Hexagone Express
Abonné«L’organisation de l’Etat et de notre action doit profondément changer», a affirmé Emmanuel Macron lors de son intervention télévisée du 14 juin. Vrai. Mais comment s’y prendre dans un pays où l’épidémie de coronavirus a de nouveau démontré que les Français attendent tout de la puissance publique?
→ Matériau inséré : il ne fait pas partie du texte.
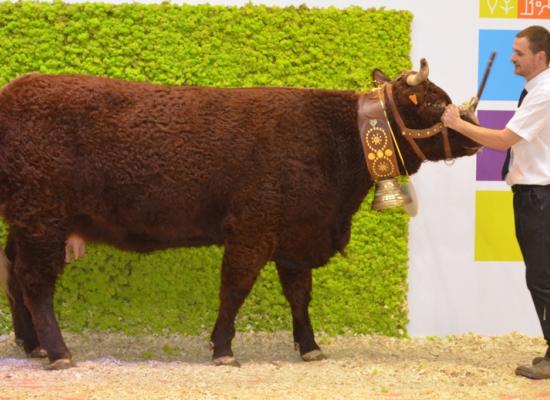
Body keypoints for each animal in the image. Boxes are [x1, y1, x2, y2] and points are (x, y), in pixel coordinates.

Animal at [0, 59, 484, 368]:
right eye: (432, 103)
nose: (475, 135)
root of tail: (15, 89)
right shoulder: (253, 227)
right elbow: (234, 290)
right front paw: (222, 350)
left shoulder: (295, 235)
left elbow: (299, 295)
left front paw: (310, 346)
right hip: (43, 218)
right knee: (34, 283)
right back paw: (58, 352)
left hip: (26, 220)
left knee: (13, 274)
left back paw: (32, 344)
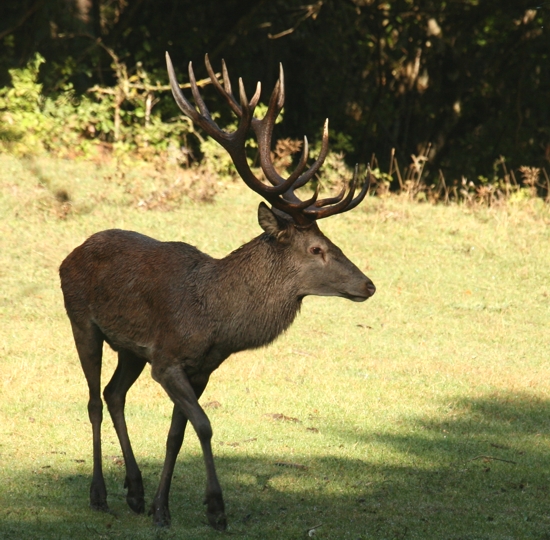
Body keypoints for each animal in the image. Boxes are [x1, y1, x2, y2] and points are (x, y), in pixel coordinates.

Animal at [60, 51, 378, 532]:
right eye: (316, 248)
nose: (368, 284)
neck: (216, 320)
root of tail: (69, 254)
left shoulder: (201, 368)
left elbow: (176, 434)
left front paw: (160, 507)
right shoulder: (168, 360)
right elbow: (205, 425)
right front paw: (215, 509)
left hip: (130, 350)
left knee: (115, 395)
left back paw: (133, 490)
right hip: (82, 321)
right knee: (95, 400)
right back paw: (99, 493)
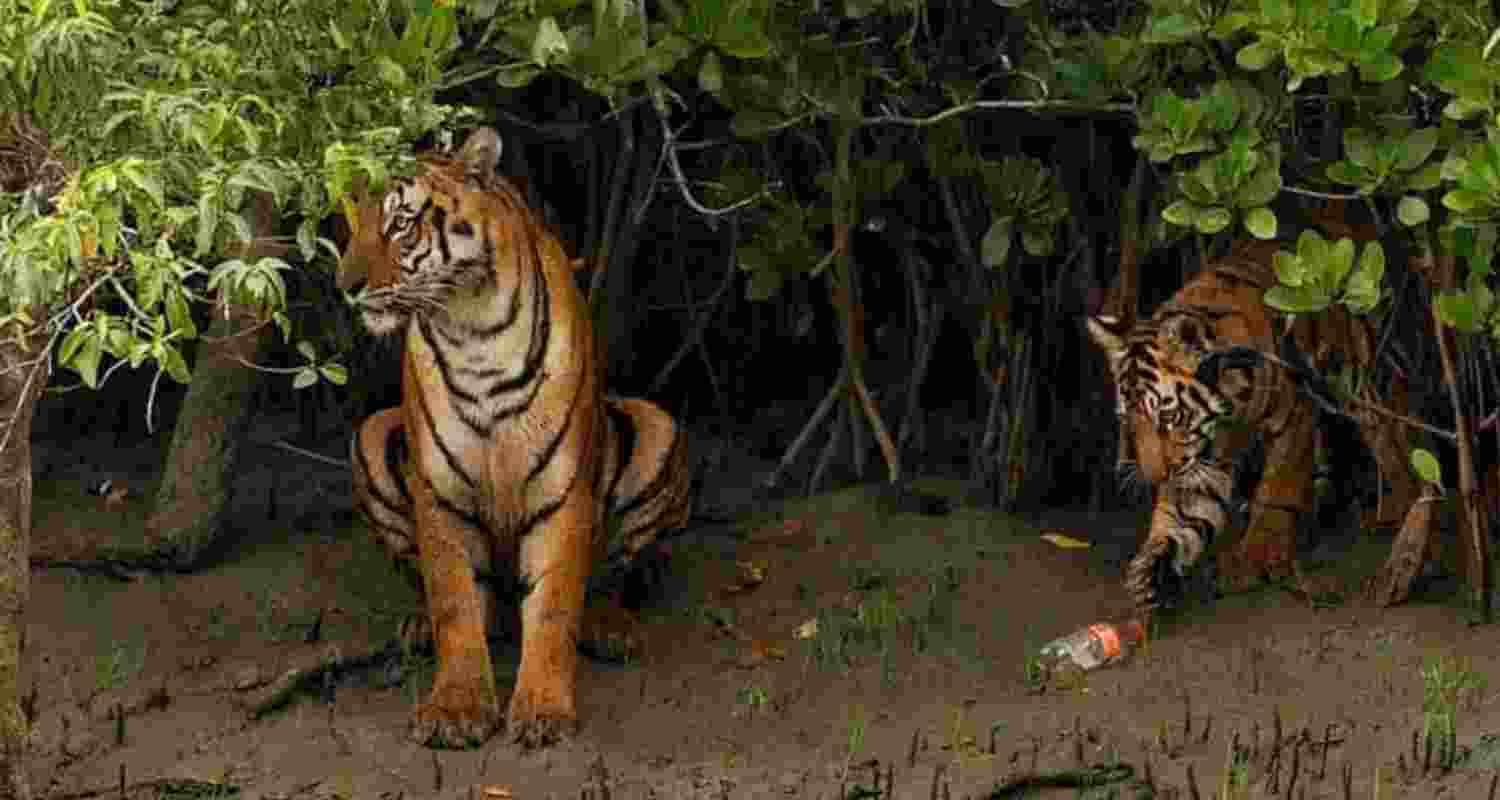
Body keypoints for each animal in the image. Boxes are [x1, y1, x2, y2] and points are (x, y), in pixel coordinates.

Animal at [337, 126, 691, 749]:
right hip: (371, 439)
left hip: (658, 428)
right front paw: (456, 708)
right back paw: (418, 626)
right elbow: (454, 602)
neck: (471, 330)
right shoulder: (440, 492)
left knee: (619, 570)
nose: (345, 289)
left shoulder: (563, 489)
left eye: (399, 223)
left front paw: (544, 710)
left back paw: (609, 626)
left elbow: (554, 606)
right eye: (353, 220)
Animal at [1087, 237, 1420, 619]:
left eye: (1168, 418)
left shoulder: (1294, 412)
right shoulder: (1203, 457)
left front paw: (1252, 560)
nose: (1157, 479)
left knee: (1390, 433)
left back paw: (1400, 509)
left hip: (1359, 373)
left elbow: (1277, 489)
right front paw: (1151, 572)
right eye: (1129, 423)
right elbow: (1182, 516)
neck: (1229, 408)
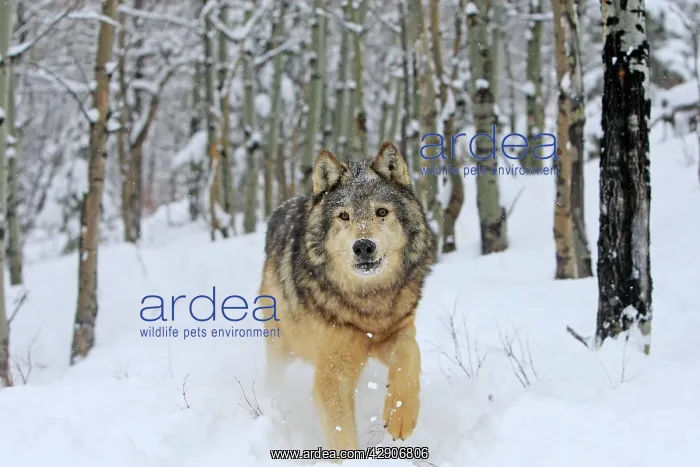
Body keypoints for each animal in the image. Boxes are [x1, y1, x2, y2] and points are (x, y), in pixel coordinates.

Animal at [257, 141, 437, 451]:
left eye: (381, 212)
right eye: (344, 216)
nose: (363, 246)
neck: (368, 304)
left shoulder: (397, 332)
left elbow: (410, 356)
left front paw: (400, 416)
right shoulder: (333, 372)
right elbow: (342, 434)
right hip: (281, 345)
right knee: (273, 377)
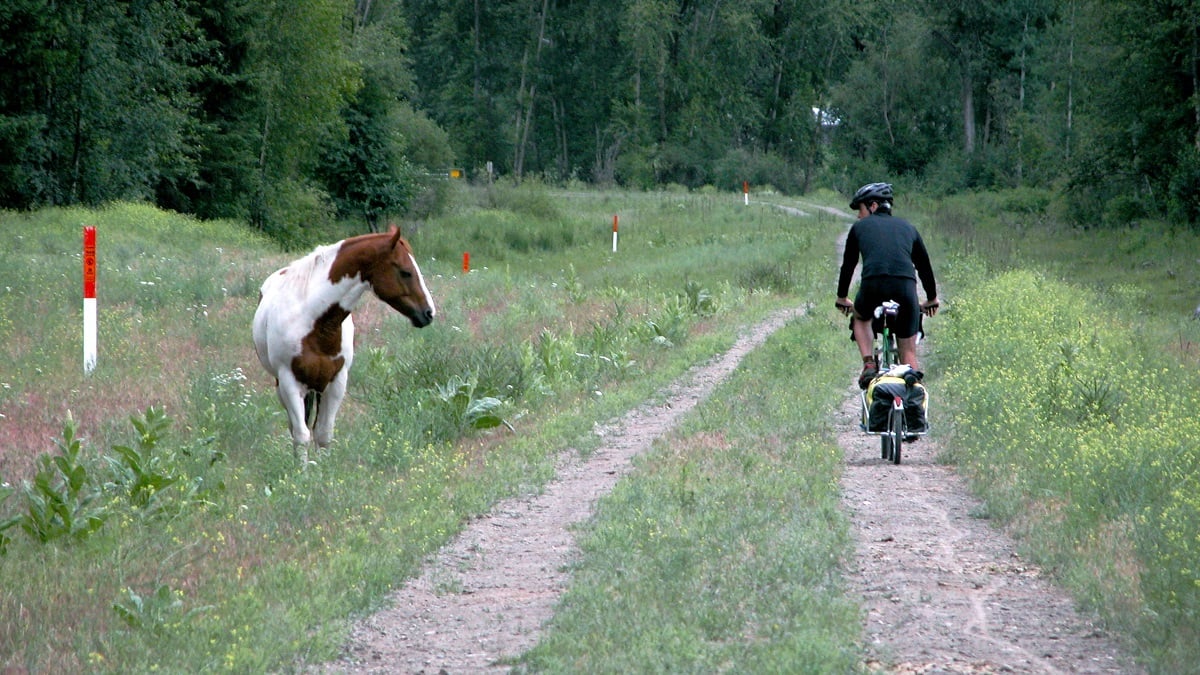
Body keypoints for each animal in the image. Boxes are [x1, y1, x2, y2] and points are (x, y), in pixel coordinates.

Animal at [252, 225, 435, 464]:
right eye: (406, 271)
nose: (429, 313)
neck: (312, 320)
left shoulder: (336, 382)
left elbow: (323, 434)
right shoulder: (289, 381)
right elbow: (301, 435)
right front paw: (301, 472)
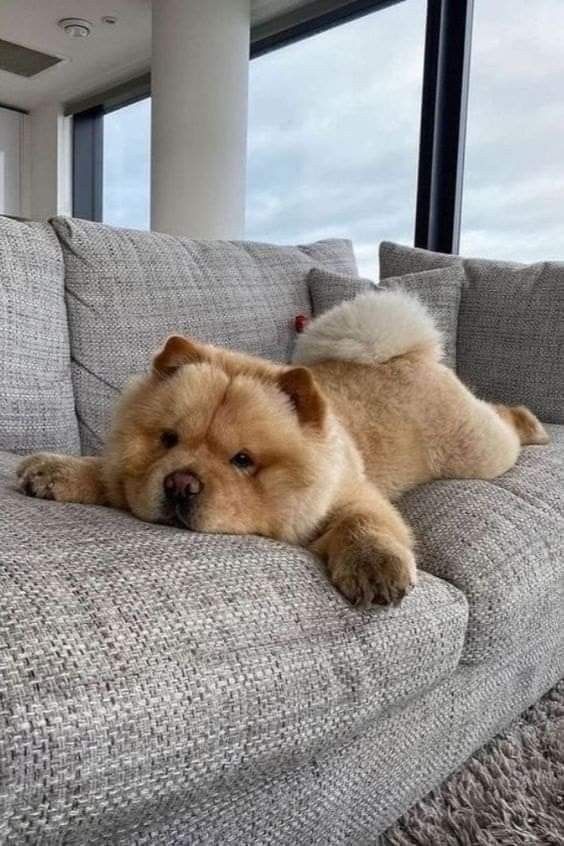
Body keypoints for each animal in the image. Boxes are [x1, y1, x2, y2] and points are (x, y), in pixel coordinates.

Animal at [16, 294, 548, 608]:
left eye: (243, 460)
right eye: (167, 440)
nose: (180, 483)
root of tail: (404, 355)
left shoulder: (354, 497)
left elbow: (365, 523)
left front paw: (376, 570)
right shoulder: (131, 475)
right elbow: (108, 474)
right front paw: (52, 471)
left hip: (478, 449)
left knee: (503, 419)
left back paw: (534, 424)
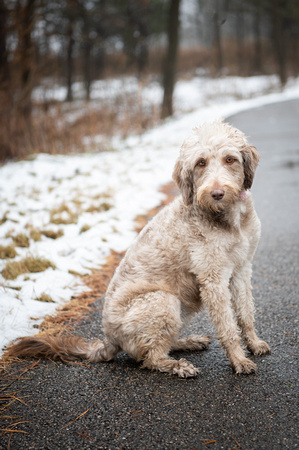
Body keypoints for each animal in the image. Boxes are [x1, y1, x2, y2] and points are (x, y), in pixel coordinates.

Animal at [4, 119, 272, 376]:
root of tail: (109, 339)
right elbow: (227, 326)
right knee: (150, 358)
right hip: (162, 301)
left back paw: (186, 342)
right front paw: (239, 360)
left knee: (158, 345)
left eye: (230, 159)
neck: (230, 220)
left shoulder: (241, 268)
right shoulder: (213, 279)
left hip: (181, 307)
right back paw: (177, 366)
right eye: (201, 163)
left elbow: (245, 313)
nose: (216, 193)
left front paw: (253, 343)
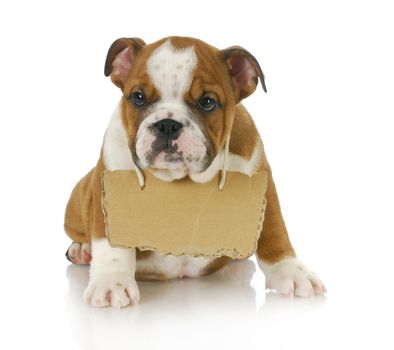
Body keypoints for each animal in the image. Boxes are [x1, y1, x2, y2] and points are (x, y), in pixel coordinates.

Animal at [63, 35, 324, 308]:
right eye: (138, 97)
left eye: (207, 102)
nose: (167, 124)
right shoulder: (109, 183)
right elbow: (111, 242)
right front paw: (111, 282)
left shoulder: (262, 183)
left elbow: (274, 232)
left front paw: (292, 272)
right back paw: (82, 249)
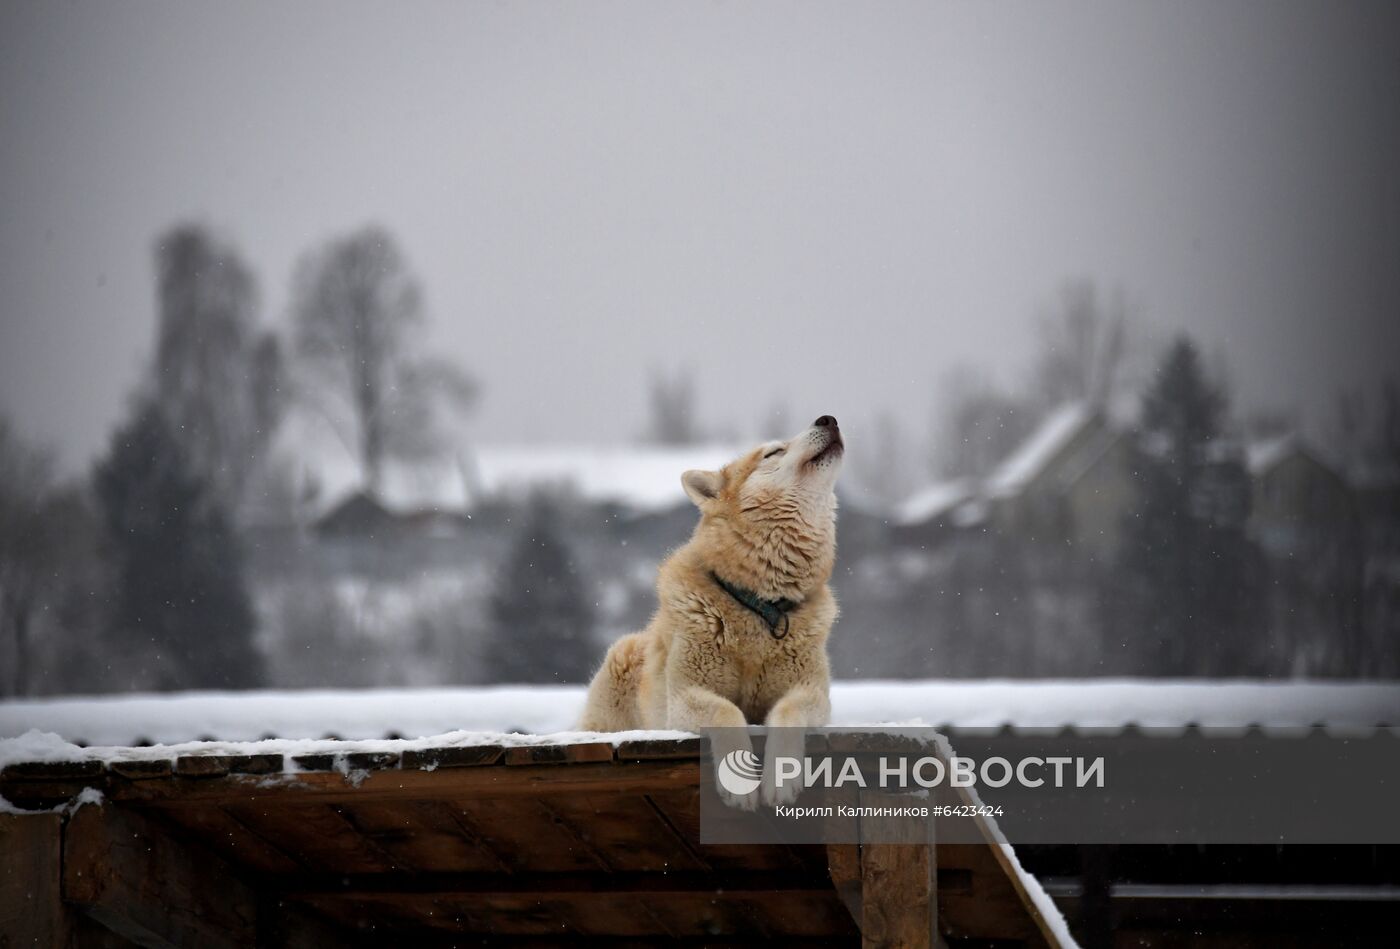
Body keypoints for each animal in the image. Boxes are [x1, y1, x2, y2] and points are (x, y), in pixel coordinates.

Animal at [576, 411, 840, 806]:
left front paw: (780, 778)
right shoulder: (685, 697)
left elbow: (788, 710)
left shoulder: (811, 691)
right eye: (773, 452)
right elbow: (726, 710)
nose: (829, 419)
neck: (760, 607)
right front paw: (740, 783)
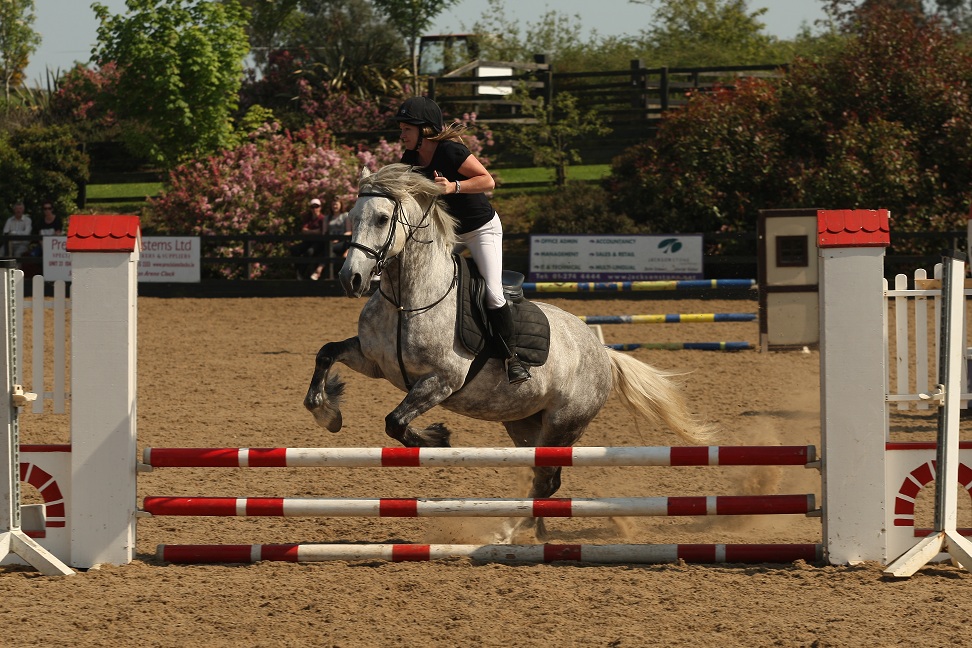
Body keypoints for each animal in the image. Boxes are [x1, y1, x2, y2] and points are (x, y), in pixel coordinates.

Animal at [304, 163, 713, 542]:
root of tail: (603, 352)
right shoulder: (374, 361)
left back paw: (510, 530)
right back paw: (534, 531)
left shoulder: (441, 381)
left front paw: (438, 438)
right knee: (542, 477)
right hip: (524, 422)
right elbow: (326, 354)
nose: (351, 279)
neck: (408, 300)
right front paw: (328, 412)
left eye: (382, 218)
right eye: (353, 217)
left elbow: (396, 422)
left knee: (546, 480)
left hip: (563, 424)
A la fin des années 1990, le scientifique Claude Allègre, ministre de l’Education nationale dans le gouvernement socialiste de Lionel Jospin, avait promis de «dégraisser le mammouth». L’idée, émise par ce géophysicien rugueux mais féru de comparaisons internationales, était alors assez simple: diminuer le nombre de fonctionnaires, dans un ministère qui en compte environ 800 000, peut paradoxalement améliorer le service éducatif rendu. Résultat: le «mammouth» s’est rebellé et l’apprenti-dégraisseur a été limogé. Non sans avoir corrigé le tir dans une formule ciselée pour plaire aux syndicats: «Si je parle de mammouth, c’est parce qu’il y a une quantité considérable de gens. Ce que je veux, c’est muscler le mammouth et le rendre un peu plus effilé, un peu plus souple…» Fin de partie. Vingt ans plus tard, le dégraissage n’a toujours pas eu lieu et le pachyderme, au vu des controverses à répétition sur la rentrée scolaire post-Covid-19, reste perclus de rhumatismes.
Revisiter le présent à la lumière du passé
Ce petit rappel en dit long sur l’impossibilité, en France, d’une réforme de l’Etat. Emmanuel Macron, qui s’est engagé le 14 juin à «revoir l’organisation de l’Etat et son action» afin de «bâtir de nouveaux équilibres dans les pouvoirs et les responsabilités», devrait lire à ce sujet Virus ennemi (Gallimard), le petit ouvrage tout juste signé par l’historien Jean-Noël Jeanneney. Jeanneney orchestre, chaque samedi sur France Culture, une passionnante Concordance des temps, revisitant le présent à la lumière du passé.